YOUR ASSIGNMENT: Copy the text of the items below word for word, omitting the pictures.

RAW DATA:
◇ ◇ ◇

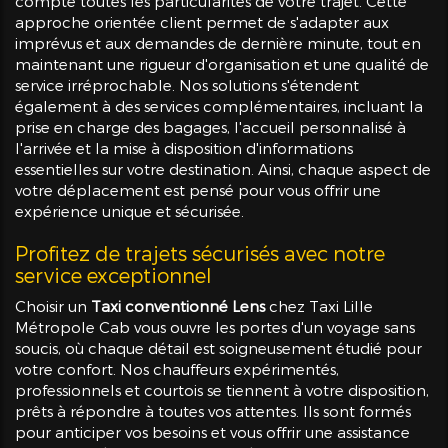
compte toutes les particularités de votre trajet. Cette
approche orientée client permet de s'adapter aux
imprévus et aux demandes de dernière minute, tout en
maintenant une rigueur d'organisation et une qualité de
service irréprochable. Nos solutions s'étendent
également à des services complémentaires, incluant la
prise en charge des bagages, l'accueil personnalisé à
l'arrivée et la mise à disposition d'informations
essentielles sur votre destination. Ainsi, chaque aspect de
votre déplacement est pensé pour vous offrir une
expérience unique et sécurisée.
Profitez de trajets sécurisés avec notre
service exceptionnel
Choisir un
Taxi conventionné Lens
chez Taxi Lille
Métropole Cab vous ouvre les portes d'un voyage sans
soucis, où chaque détail est soigneusement étudié pour
votre confort. Nos chauffeurs expérimentés,
professionnels et courtois se tiennent à votre disposition,
prêts à répondre à toutes vos attentes. Ils sont formés
pour anticiper vos besoins et vous offrir une assistance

◇ ◇ ◇

SOLUTION:
compte toutes les particularités de votre trajet. Cette
approche orientée client permet de s'adapter aux
imprévus et aux demandes de dernière minute, tout en
maintenant une rigueur d'organisation et une qualité de
service irréprochable. Nos solutions s'étendent
également à des services complémentaires, incluant la
prise en charge des bagages, l'accueil personnalisé à
l'arrivée et la mise à disposition d'informations
essentielles sur votre destination. Ainsi, chaque aspect de
votre déplacement est pensé pour vous offrir une
expérience unique et sécurisée.
Profitez de trajets sécurisés avec notre
service exceptionnel
Choisir un
Taxi conventionné Lens
chez Taxi Lille
Métropole Cab vous ouvre les portes d'un voyage sans
soucis, où chaque détail est soigneusement étudié pour
votre confort. Nos chauffeurs expérimentés,
professionnels et courtois se tiennent à votre disposition,
prêts à répondre à toutes vos attentes. Ils sont formés
pour anticiper vos besoins et vous offrir une assistance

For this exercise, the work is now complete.